Please go line by line through the material and copy each one containing the word "right".

----- THE DATA -----

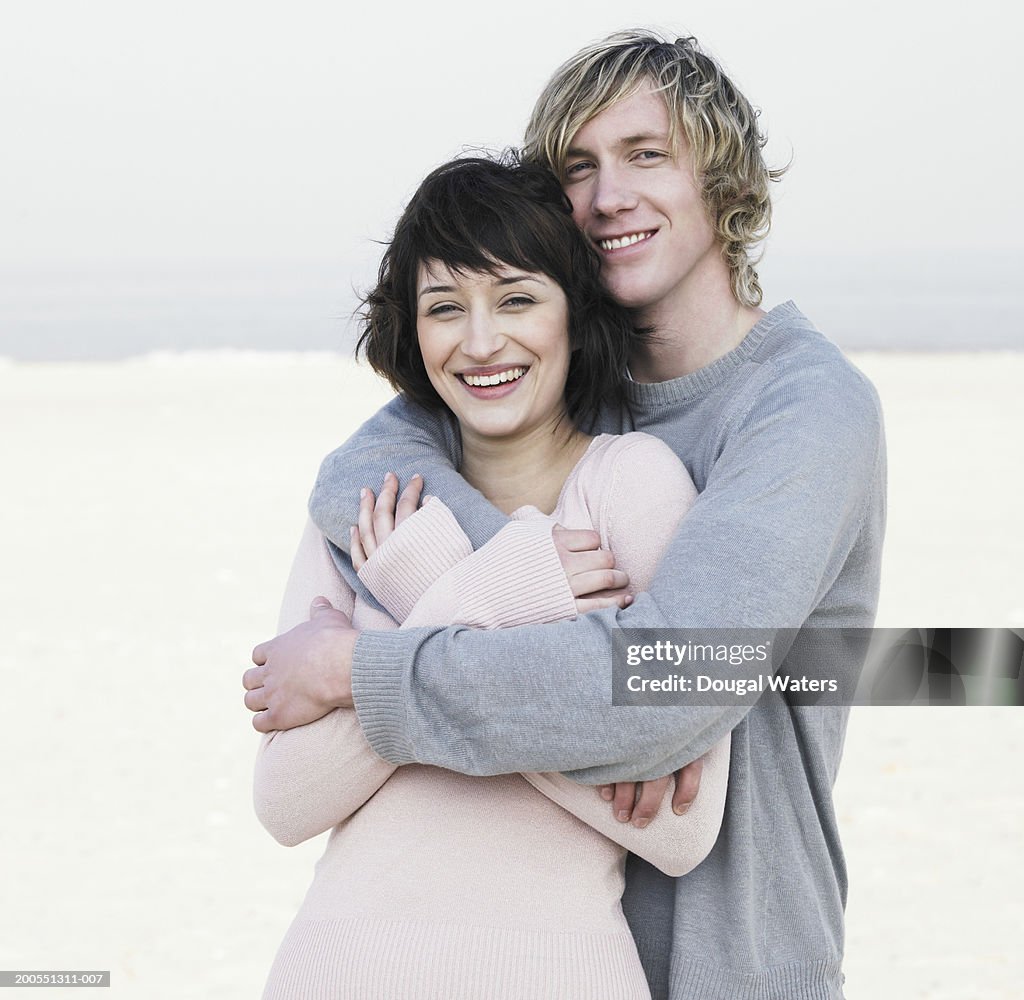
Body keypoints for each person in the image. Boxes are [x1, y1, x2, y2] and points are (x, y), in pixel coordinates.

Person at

-----
----- THE DATA -----

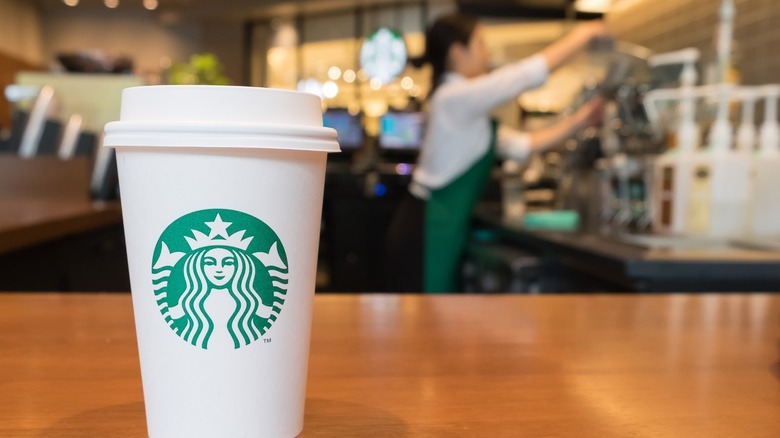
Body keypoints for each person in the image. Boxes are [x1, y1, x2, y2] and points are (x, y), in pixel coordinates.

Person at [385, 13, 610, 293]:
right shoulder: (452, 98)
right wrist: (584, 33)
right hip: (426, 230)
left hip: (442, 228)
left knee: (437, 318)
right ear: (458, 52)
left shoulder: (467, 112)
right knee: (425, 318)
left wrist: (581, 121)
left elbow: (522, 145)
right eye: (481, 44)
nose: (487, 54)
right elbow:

-----

--- SOLUTION TO THIS PROBLEM ---
right shoulder: (452, 98)
right wrist: (584, 33)
right hip: (426, 230)
right ear: (458, 52)
right knee: (425, 318)
right eye: (481, 44)
right elbow:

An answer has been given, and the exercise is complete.